(ABOUT THIS TASK): Show every line of the listing that contains the string "data", treating uppercase and lowercase as different.

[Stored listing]
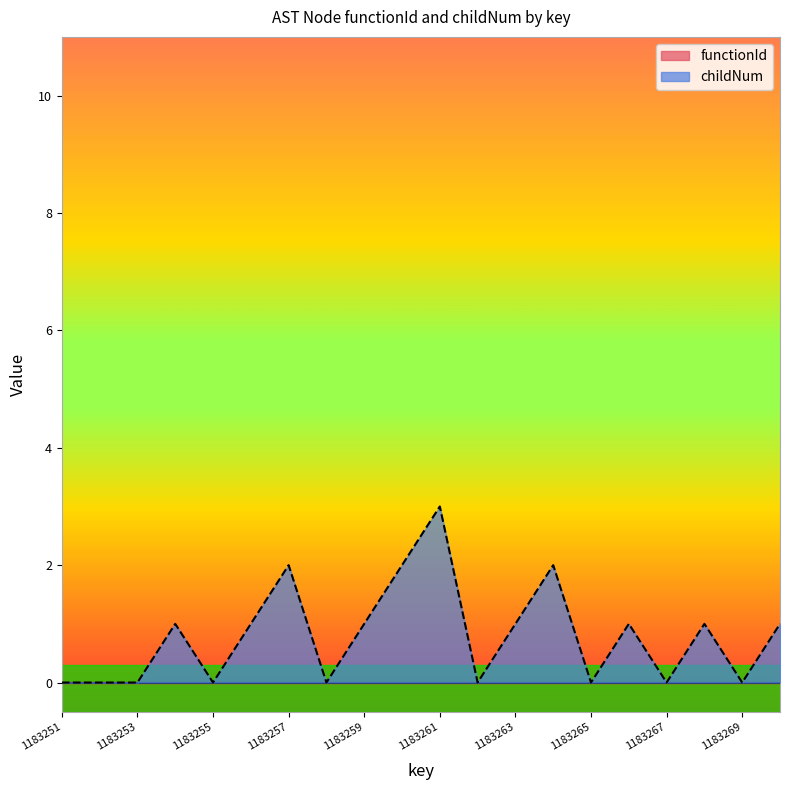

Where does the data first go above 1?

1183257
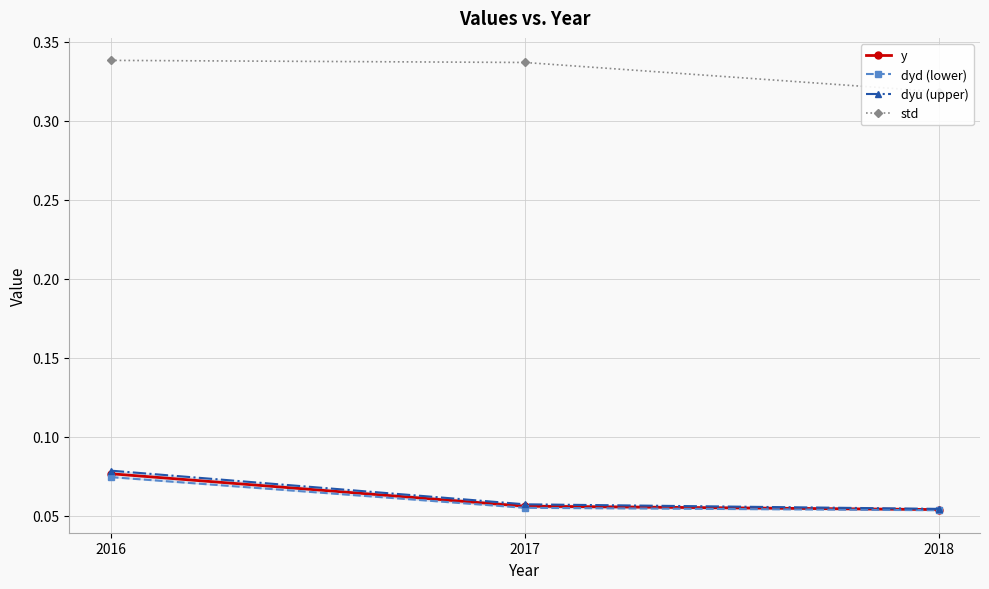

How many distinct data groups are displayed?

4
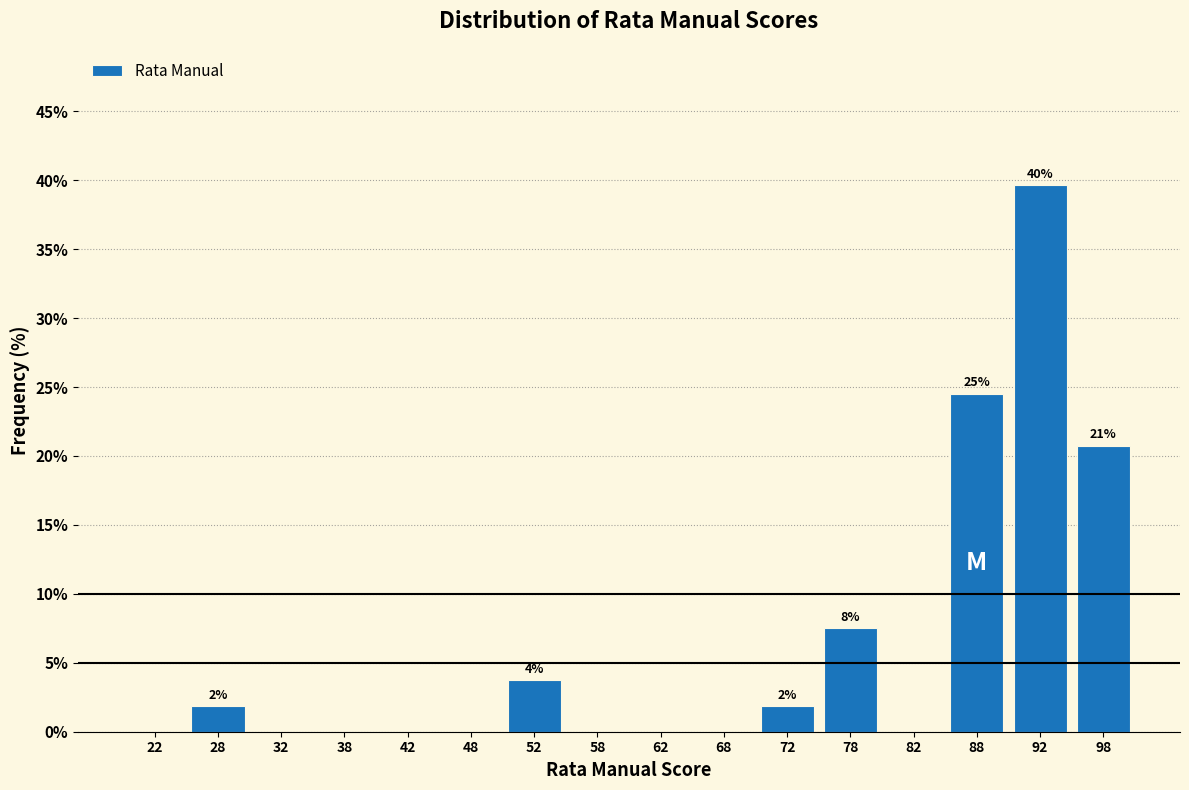

Which range on the x-axis has the tallest bar?

90 to 95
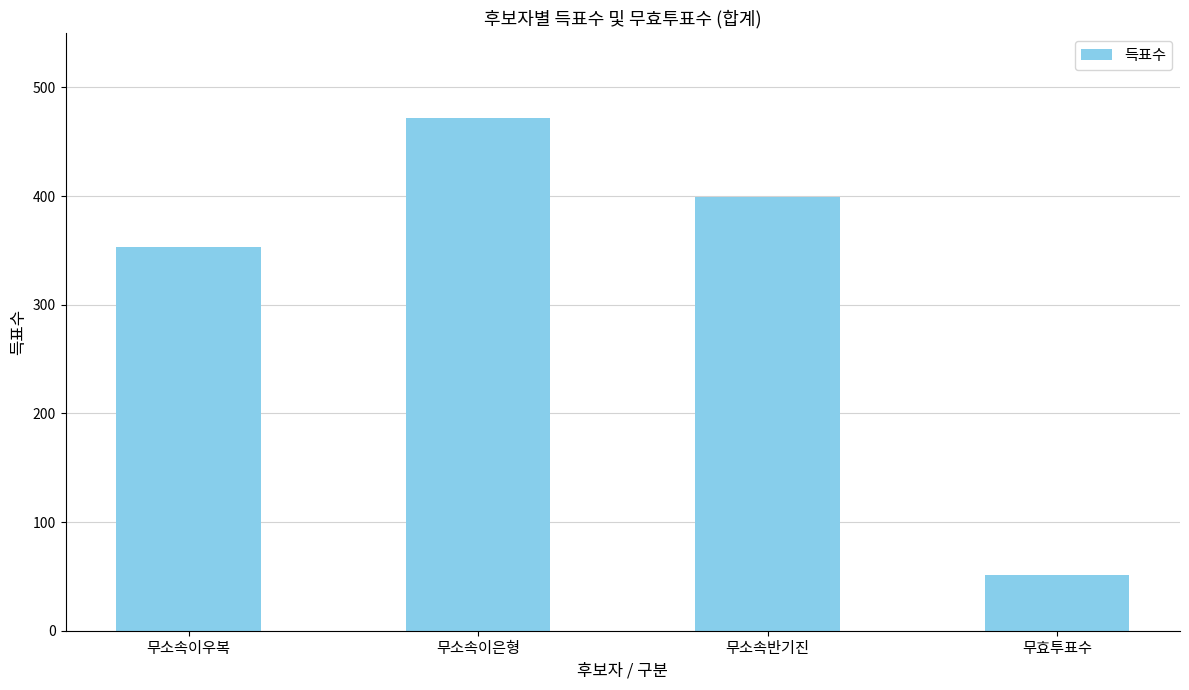

Count the number of categories in the chart.

4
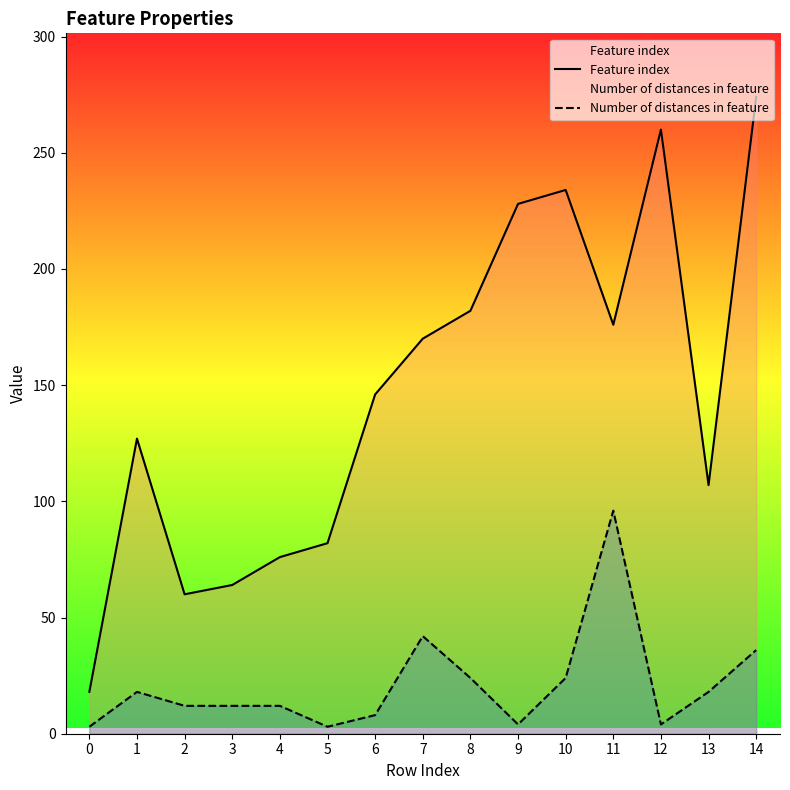

Between 1 and 3, which series saw the biggest shift?

Feature index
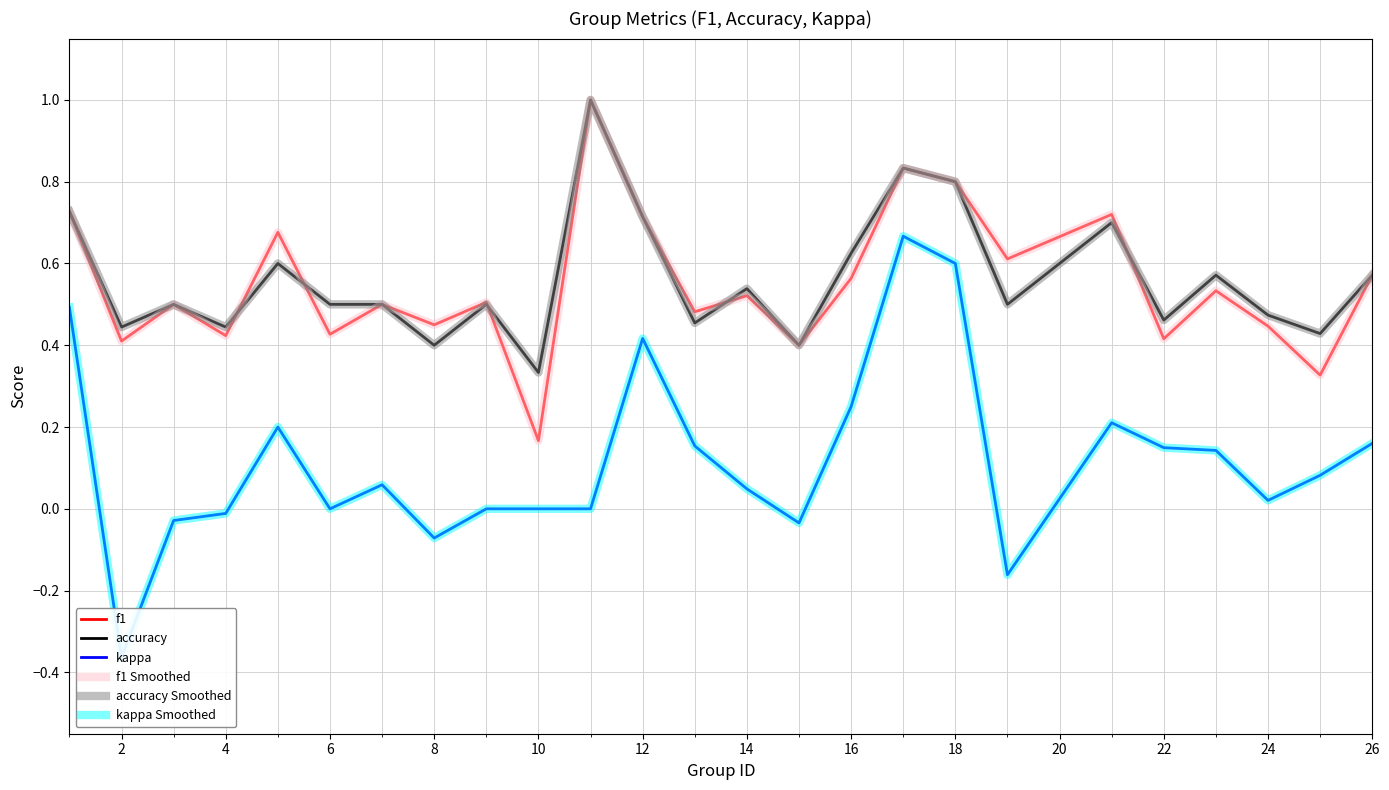

Rank the series by their maximum value, from highest to lowest.

f1, accuracy, f1 Smoothed, accuracy Smoothed, kappa, kappa Smoothed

(REPLY TO THE EXERCISE):
Where does the data first go above 1?
How many distinct data groups are displayed?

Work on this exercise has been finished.